■ POLECENIE
Zbierz wszystkie wiersze poniżej, w których występuje ciąg „Nacional”, i przepisz je bez zmian. Wielkość liter ma znaczenie.

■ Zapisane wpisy
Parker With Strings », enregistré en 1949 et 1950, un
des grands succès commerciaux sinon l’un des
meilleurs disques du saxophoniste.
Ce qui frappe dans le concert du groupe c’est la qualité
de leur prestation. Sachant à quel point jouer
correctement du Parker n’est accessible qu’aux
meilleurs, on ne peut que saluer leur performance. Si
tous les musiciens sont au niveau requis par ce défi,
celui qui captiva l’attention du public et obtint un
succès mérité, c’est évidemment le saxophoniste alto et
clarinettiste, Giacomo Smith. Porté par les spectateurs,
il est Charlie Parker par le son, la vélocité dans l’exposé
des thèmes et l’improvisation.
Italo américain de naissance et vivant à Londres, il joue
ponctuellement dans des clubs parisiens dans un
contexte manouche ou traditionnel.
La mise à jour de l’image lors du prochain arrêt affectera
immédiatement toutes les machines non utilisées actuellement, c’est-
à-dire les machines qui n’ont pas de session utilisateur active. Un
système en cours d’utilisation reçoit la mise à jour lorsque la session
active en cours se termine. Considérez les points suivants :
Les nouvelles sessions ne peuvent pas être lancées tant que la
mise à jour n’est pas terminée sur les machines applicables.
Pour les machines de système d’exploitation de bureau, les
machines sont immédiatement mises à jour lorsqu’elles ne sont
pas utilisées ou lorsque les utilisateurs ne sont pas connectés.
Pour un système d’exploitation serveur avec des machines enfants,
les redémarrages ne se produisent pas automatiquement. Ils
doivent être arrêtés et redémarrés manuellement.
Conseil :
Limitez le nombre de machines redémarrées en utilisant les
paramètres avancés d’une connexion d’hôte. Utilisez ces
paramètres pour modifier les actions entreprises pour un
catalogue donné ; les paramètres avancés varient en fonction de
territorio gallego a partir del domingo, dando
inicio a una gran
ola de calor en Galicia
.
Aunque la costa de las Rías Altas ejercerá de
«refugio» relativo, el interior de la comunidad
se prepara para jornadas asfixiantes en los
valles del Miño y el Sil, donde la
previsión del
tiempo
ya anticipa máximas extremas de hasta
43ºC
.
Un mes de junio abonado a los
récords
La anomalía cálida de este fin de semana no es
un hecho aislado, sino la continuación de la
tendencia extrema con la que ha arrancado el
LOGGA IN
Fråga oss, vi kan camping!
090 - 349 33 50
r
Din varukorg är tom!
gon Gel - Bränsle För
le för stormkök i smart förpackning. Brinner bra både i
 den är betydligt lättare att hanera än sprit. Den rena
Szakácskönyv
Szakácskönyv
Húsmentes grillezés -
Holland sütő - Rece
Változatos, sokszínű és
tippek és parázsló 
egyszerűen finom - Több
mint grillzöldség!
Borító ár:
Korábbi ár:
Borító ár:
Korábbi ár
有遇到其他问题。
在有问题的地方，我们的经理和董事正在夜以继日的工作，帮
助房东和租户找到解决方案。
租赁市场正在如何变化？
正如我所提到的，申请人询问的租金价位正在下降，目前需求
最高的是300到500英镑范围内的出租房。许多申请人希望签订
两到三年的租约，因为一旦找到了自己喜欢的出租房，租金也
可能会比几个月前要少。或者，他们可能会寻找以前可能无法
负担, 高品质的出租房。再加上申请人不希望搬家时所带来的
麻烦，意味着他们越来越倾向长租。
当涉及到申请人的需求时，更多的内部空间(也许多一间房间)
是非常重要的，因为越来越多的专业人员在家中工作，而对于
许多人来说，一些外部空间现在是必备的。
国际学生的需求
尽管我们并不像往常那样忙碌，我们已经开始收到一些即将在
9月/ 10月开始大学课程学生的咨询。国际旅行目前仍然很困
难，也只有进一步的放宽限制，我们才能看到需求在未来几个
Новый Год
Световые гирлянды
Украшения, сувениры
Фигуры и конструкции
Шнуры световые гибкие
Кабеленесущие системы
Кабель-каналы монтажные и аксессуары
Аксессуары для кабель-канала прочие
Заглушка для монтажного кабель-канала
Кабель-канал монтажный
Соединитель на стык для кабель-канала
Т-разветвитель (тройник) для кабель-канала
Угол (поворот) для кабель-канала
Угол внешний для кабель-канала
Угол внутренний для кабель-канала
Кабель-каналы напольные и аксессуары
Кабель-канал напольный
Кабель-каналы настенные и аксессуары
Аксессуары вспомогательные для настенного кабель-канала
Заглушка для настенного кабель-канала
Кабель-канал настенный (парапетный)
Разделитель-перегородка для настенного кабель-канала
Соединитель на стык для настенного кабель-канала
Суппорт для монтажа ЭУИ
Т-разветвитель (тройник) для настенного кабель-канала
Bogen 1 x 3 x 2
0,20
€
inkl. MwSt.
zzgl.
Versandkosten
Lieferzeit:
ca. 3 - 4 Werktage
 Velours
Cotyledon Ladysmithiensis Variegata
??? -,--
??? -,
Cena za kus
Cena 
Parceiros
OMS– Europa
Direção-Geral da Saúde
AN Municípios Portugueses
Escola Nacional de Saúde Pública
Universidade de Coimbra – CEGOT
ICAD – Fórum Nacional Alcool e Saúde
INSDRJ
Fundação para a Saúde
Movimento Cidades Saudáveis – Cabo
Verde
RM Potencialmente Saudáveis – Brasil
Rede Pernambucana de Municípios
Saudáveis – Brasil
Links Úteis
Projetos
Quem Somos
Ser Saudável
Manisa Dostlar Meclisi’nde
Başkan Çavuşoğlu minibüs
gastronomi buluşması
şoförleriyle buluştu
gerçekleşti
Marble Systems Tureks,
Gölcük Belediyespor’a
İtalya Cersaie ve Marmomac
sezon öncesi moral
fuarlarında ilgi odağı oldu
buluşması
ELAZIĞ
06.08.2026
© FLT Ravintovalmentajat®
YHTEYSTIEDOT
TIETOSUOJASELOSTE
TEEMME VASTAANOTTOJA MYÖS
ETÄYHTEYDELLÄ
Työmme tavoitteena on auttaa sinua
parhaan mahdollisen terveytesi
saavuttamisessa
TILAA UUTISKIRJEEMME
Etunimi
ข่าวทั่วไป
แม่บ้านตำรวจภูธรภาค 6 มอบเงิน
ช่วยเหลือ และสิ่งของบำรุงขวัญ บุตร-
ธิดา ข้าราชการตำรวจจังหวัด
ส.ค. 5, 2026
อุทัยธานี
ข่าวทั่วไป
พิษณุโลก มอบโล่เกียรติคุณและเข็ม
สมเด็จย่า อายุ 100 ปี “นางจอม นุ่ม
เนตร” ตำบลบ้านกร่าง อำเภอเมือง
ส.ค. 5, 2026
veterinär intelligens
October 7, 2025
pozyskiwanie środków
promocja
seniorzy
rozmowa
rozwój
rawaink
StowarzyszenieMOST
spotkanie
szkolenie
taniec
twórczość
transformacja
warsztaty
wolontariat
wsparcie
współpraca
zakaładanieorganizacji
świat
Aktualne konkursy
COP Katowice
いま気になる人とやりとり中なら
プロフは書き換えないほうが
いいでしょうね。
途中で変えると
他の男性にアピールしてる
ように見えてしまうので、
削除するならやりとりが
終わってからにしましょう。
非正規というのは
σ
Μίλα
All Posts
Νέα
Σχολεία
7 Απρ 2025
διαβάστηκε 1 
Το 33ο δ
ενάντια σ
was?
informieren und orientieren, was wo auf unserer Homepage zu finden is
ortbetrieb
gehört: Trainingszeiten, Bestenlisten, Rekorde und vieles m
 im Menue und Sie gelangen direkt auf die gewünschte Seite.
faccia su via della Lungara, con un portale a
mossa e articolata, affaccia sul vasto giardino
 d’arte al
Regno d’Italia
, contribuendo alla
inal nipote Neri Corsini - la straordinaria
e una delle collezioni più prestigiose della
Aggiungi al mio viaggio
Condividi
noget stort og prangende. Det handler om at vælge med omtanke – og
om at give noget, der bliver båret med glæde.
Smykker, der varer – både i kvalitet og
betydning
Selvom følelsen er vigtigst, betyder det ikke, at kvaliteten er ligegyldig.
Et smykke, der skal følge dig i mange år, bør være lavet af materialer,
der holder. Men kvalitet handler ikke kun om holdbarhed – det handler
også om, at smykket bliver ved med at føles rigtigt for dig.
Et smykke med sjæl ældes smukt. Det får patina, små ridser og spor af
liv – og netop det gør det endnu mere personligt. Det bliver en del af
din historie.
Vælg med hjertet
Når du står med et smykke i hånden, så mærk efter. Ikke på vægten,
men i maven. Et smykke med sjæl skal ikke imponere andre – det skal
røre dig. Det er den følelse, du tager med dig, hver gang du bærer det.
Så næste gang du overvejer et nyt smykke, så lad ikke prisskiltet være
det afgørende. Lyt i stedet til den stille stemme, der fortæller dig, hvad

■ POLE ODPOWIEDZI
Escola Nacional de Saúde Pública
ICAD – Fórum Nacional Alcool e Saúde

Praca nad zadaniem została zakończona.